▸ Compito 1
Trascrivi parola per parola il tratto del brano sugli omicidi in famiglia che va da "Rapporto Eures-Ansa 2009" fino a "pezzi il padre.".
▸ Compito 2
Secondo il brano sugli omicidi in famiglia, in quanti casi la vittima è il coniuge-convivente?

▸ Brano proposto

-*-

Rapporto Eures-Ansa 2009
Famiglia e omicidi
La
famiglia vacilla? Purtroppo non è una novità. Ieri a Napoli un marito ha
accoltellato la moglie, ferendola gravemente. Perché lei voleva lasciarlo. Meno
di un mese fa un ventenne di Verona aveva ucciso e fatto a pezzi il padre.
Molti ricorderanno anche il caso della madre di Passo Corese (Rieti) accusata
di aver gettato la figlioletta di sei mesi dalla finestra.
E questi terribili fatti di cronaca non sono che la punta dell’iceberg. E in
ogni caso indicano una situazione di grave sofferenza sociale, soprattutto
familiare.
E qui forse è utile ricordare qualche dato, tratto da un recente rapporto
Eures-Ansa (2009) sull’omicidio volontario in Italia. La famiglia, purtroppo,
si conferma come una specie di vulcano in continua eruzione. Dal momento che
anche nel 2008 ha
costituito il principale gruppo sociale in cui avvengono omicidi (171 casi, il
28% del totale). Benché - e questo va riconosciuto - dal 2000 (226 omicidi, il
record del decennio) ad oggi il numero dei casi di omicidio al suo interno sia
in calo. Quasi la metà di questi delitti avviene nel Nord (78 casi), ma in
termini relativi i valori più elevati si registrano in Calabria (14 vittime,
pari a 7 per milione di abitanti). In circa un terzo di questi omicidi (56
casi) la vittima è il coniuge-convivente. Nella relazione genitori-figli si
consuma un omicidio familiare su quattro (22 genitori uccisi dai figli e 21 figli
uccisi dai genitori). Il movente passionale risulta prevalente (in 45 omicidi),
seguono litigi e dissapori (40 vittime).

-*-

▸ Dati estratti
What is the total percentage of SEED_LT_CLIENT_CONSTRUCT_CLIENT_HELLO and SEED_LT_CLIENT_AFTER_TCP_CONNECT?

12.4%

-*-

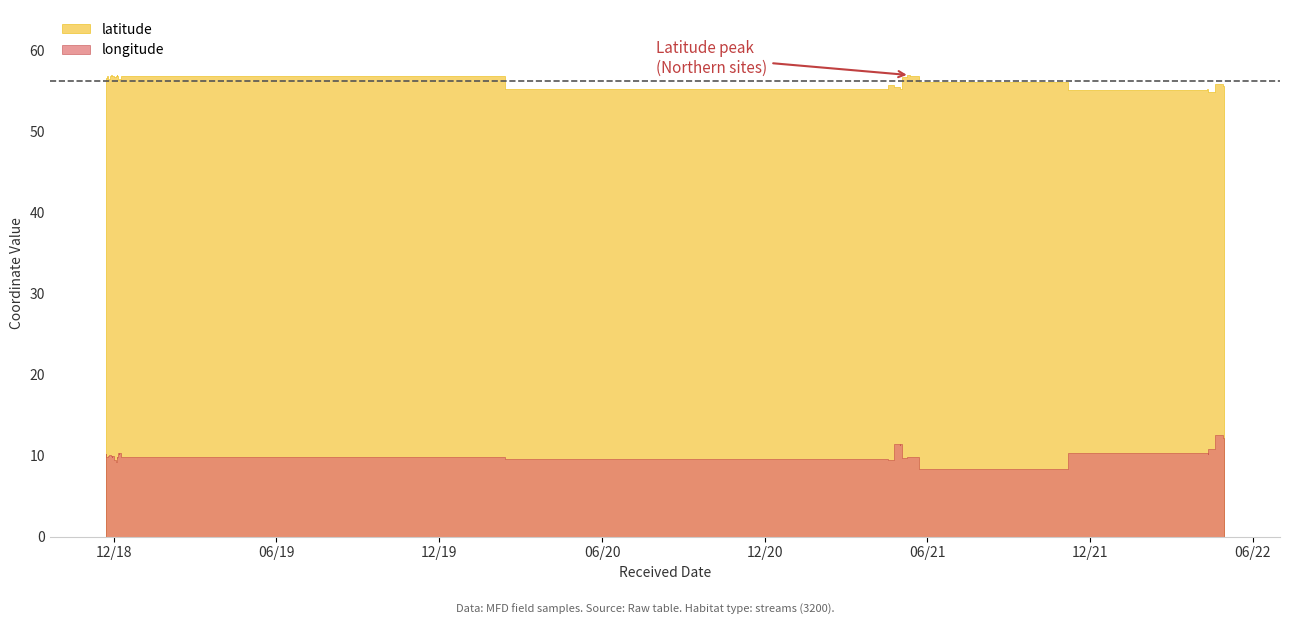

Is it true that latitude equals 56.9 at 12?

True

-*-

▸ Soluzione svolta 1
Rapporto Eures-Ansa 2009
Famiglia e omicidi
La
famiglia vacilla? Purtroppo non è una novità. Ieri a Napoli un marito ha
accoltellato la moglie, ferendola gravemente. Perché lei voleva lasciarlo. Meno
di un mese fa un ventenne di Verona aveva ucciso e fatto a pezzi il padre.

▸ Soluzione svolta 2
In 56 casi, circa un terzo degli omicidi familiari.